Il existe des centaines d'exemples, dont beaucoup sont récents. Le XXe siècle a été, de ce point de vue, une véritable vitrine de folies et de barbaries. Mais nous semblons avoir oublié ce qui s'est passé, le lointain et le proche, comme si ces exemples malheureux de mauvaise gouvernance dans les affaires humaines n'avaient même pas existé. Et comme si le cinéma, la littérature, le manque de mémoire, l'ignorance et le temps, avaient transformé le passé en quelque chose d'imaginaire, et non en quelques réalités tourmentées et cruelles, bien racontées par l'histoire, mais que chacun essaie d'oublier pour avancer sans se souvenir.

Et maintenant, pour assombrir encore le tableau, la démagogie rampante qui sévit dans les États démocratiques affaiblit encore davantage les valeurs éthiques et morales durement acquises. Nos institutions peinent à s'adapter à l'évolution des temps, et les apprentis sorciers qui émergent toujours dans ces circonstances, opérant de l'intérieur du système, agissent effrontément face à des populations effrayées par les changements vertigineux et continus, où ils trouvent un terreau pour diffuser leurs idées folles. Nombre de ces idées présentent de fortes similitudes avec des passés heureusement vaincus, impossibles ou noyés dans leur propre inopérance. Comme les nationalistes pro-états fermés et petits, réfugiés dans des patries racistes, vieilles et branlantes, populistes chargés d'une supériorité morale à toute épreuve, dilettantes rêvant de récupérer des empires perdus, chefs de guerre fantoches aux valeurs de garde-robe, qui nous mettent au pied du cheval devant ces groupes d'états "quasi" militairement organisés.  Comme les capitalistes d'État, les demi-dictateurs déguisés en costumes électoraux pleins de coutures et de pièces rapportées, les États religieux fanatiques, habillés de la sainteté médiévale et des coutumes ancestrales, les roitelets fantoches et d'autres corrompus, qui donneraient la vie à toute leur population, en échange de la réalisation des objectifs qu'ils se sont fixés, en s'enrichissant eux-mêmes, dans la plupart des cas. Et ces autres, qui dans bien des cas considèrent les libertés comme des faiblesses, et les éliminent ainsi que la diversité, l'ouverture d'esprit et toutes les valeurs que l'Europe et les démocraties libérales incarnent. Ce qui signifierait, pour eux, éliminer les contradictions, l'incertitude et le relativisme moral. Parce qu'ils se considèrent comme les détenteurs de la vérité, et à cet endroit, il n'y a pas d'autres certitudes que celles qu'ils dictent.
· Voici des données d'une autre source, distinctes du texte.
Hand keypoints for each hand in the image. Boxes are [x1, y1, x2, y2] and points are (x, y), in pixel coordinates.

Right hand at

Je trouve les perspectives décourageantes, et en même temps j'ai le sentiment que nous naviguons dans une dérive sombre, qui ne semble pas mener à quelque chose de bon. Et oui, il y a des pas vers l'idéalisme et la recherche de la "paix perpétuelle", mais ils me semblent moins importants, plus fragiles, que ceux vers le conflit perpétuel. Éternel, oserais-je dire, car c'est ce que sera notre silence, si la situation d'équilibre précaire est rompue par l'une des nombreuses fissures qui se sont ouvertes au sein des sociétés et entre les sociétés et les autres.
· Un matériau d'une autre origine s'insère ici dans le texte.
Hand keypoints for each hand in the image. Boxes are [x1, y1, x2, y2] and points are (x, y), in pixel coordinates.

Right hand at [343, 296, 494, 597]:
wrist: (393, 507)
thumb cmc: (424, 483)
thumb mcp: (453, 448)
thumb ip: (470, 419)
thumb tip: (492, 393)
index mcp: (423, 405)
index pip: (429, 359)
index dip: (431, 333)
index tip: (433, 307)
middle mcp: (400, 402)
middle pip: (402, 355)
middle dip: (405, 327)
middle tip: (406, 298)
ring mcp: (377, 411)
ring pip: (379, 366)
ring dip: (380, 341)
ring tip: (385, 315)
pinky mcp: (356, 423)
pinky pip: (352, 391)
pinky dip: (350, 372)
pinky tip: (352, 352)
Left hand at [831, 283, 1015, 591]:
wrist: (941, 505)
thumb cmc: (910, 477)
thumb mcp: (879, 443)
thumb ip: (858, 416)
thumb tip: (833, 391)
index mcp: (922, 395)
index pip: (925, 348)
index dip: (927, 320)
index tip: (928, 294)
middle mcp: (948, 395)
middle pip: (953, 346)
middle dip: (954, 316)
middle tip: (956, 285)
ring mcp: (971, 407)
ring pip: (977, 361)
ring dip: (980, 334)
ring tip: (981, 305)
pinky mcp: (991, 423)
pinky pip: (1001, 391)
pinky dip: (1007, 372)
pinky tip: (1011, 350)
Il est difficile de combattre la bêtise, le mensonge et la peur avec une main attachée dans le dos. Mais le moment est venu de faire un pas en avant, et pour ceux qui le veulent, d'entendre le message, de le suivre et de l'utiliser pour leur propre bien. Ceux qui ne le font pas doivent apprendre que lorsqu'ils essaient de nous intimider, nous avons les mêmes ressources qu'eux et nous pouvons les utiliser. Mais que nous ne le fassions pas, car ce n'est pas la voie vers un monde grand et accueillant.